From the first line to the last, restate the records word for word, skipping the pictures.

------------------------------

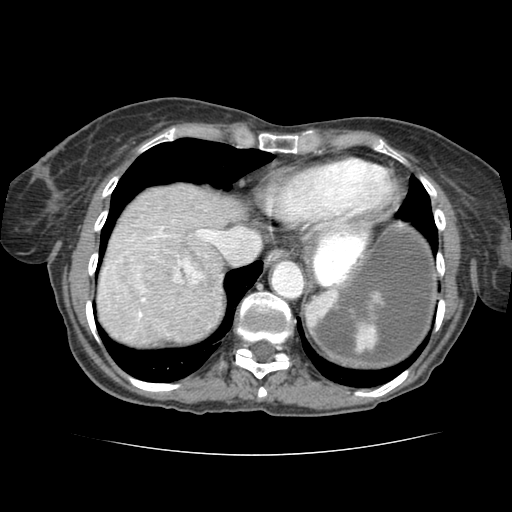
Contrast-enhanced abdominal CT (liver protocol), one axial slice. Slice 69 of 77 in the series (ordered by position). Reconstruction kernel STANDARD. Soft-tissue window (W 400 / L 40 HU). 2.5 mm slice thickness. 512 × 512 image matrix, field of view 340 × 340 mm. From the clinical record (not read from this slice): diagnosis: hepatocellular carcinoma (patient treated with transarterial chemoembolisation; whether this scan precedes or follows treatment is not stated here); TNM stage (as recorded): Stage-I; Child-Pugh class: A; tumour differentiation: well differentiated; tumour nodularity: uninodular.
Outlined on this slice (semi-automatically segmented with operator editing):
- abdominal aorta: bounding box [x1, y1, x2, y2] px = [271, 261, 303, 298]
- liver parenchyma outside the tumour (the mass and vessels are separate outlines, so this box may not span the whole liver): [100, 182, 248, 332]
- mass: [146, 256, 211, 332]
- portal vein: [190, 271, 209, 316]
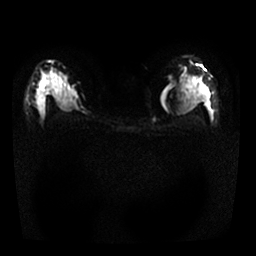
Breast MRI, one axial slice; position 14 of 25 along the scan axis; diffusion-weighted series; image 2 of 4 stored at this slice position (different b-values; order by instance number); 1.5 T; 4 mm slice thickness; 256 × 256 image matrix. Female patient.
Annotated regions visible in this slice (manually delineated by an expert):
- tumour on diffusion-weighted imaging: bounding box <40,82,45,91> (left, top, right, bottom; pixels)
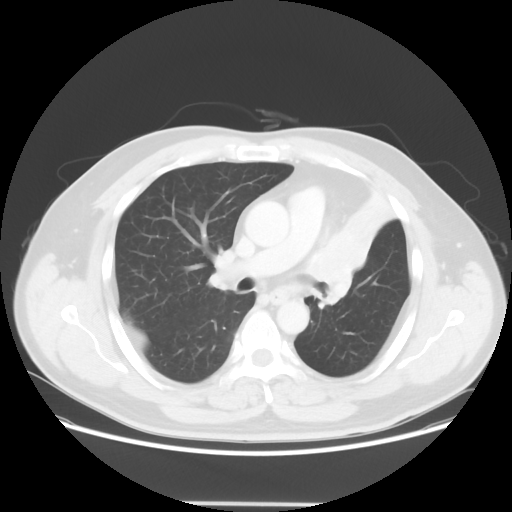
Chest CT, one axial slice; slice 37 of 62 in the series (ordered by position); reconstruction kernel STANDARD; 120 kVp; lung window (W 1500 / L -600 HU); 512 × 512 image matrix, field of view 403 × 403 mm. Patient: male, 49 years. From the clinical record (not read from this slice): clinical TNM (as recorded): T3 N3 M1c.
Annotated regions visible in this slice (rectangle marked by the reading radiologist):
- lung tumour (recorded histology: squamous cell carcinoma): bounding box <304,208,372,307> (left, top, right, bottom; pixels)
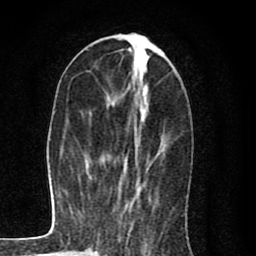
Breast MRI (dynamic contrast-enhanced), one axial slice. Position 32 of 80 along the scan axis. Cropped to one breast. Dynamic contrast-enhanced series, time point 2 of 8 at this slice position (early post-contrast). 1.5 T. TE 2.7 ms, TR 6.6 ms. 2 mm slice thickness. 256 × 256 image matrix, field of view 150 × 150 mm. Female patient.
Structures marked on this image (semi-automatically segmented with operator editing):
- enhancing-tissue mask used for the functional tumour volume (all voxels passing the contrast-enhancement thresholds inside the analysis volume; usually the tumour): box from (x=86, y=36) to (x=147, y=192) px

------------------------------

#### Result
Contrast-enhanced abdominal CT (liver protocol), one axial slice. Slice 69 of 77 in the series (ordered by position). Reconstruction kernel STANDARD. Soft-tissue window (W 400 / L 40 HU). 2.5 mm slice thickness. 512 × 512 image matrix, field of view 340 × 340 mm. From the clinical record (not read from this slice): diagnosis: hepatocellular carcinoma (patient treated with transarterial chemoembolisation; whether this scan precedes or follows treatment is not stated here); TNM stage (as recorded): Stage-I; Child-Pugh class: A; tumour differentiation: well differentiated; tumour nodularity: uninodular.
Outlined on this slice (semi-automatically segmented with operator editing):
- abdominal aorta: bounding box [x1, y1, x2, y2] px = [271, 261, 303, 298]
- liver parenchyma outside the tumour (the mass and vessels are separate outlines, so this box may not span the whole liver): [100, 182, 248, 332]
- mass: [146, 256, 211, 332]
- portal vein: [190, 271, 209, 316]
Breast MRI, one axial slice; position 14 of 25 along the scan axis; diffusion-weighted series; image 2 of 4 stored at this slice position (different b-values; order by instance number); 1.5 T; 4 mm slice thickness; 256 × 256 image matrix. Female patient.
Annotated regions visible in this slice (manually delineated by an expert):
- tumour on diffusion-weighted imaging: bounding box <40,82,45,91> (left, top, right, bottom; pixels)
Chest CT, one axial slice; slice 37 of 62 in the series (ordered by position); reconstruction kernel STANDARD; 120 kVp; lung window (W 1500 / L -600 HU); 512 × 512 image matrix, field of view 403 × 403 mm. Patient: male, 49 years. From the clinical record (not read from this slice): clinical TNM (as recorded): T3 N3 M1c.
Annotated regions visible in this slice (rectangle marked by the reading radiologist):
- lung tumour (recorded histology: squamous cell carcinoma): bounding box <304,208,372,307> (left, top, right, bottom; pixels)
Breast MRI (dynamic contrast-enhanced), one axial slice. Position 32 of 80 along the scan axis. Cropped to one breast. Dynamic contrast-enhanced series, time point 2 of 8 at this slice position (early post-contrast). 1.5 T. TE 2.7 ms, TR 6.6 ms. 2 mm slice thickness. 256 × 256 image matrix, field of view 150 × 150 mm. Female patient.
Structures marked on this image (semi-automatically segmented with operator editing):
- enhancing-tissue mask used for the functional tumour volume (all voxels passing the contrast-enhancement thresholds inside the analysis volume; usually the tumour): box from (x=86, y=36) to (x=147, y=192) px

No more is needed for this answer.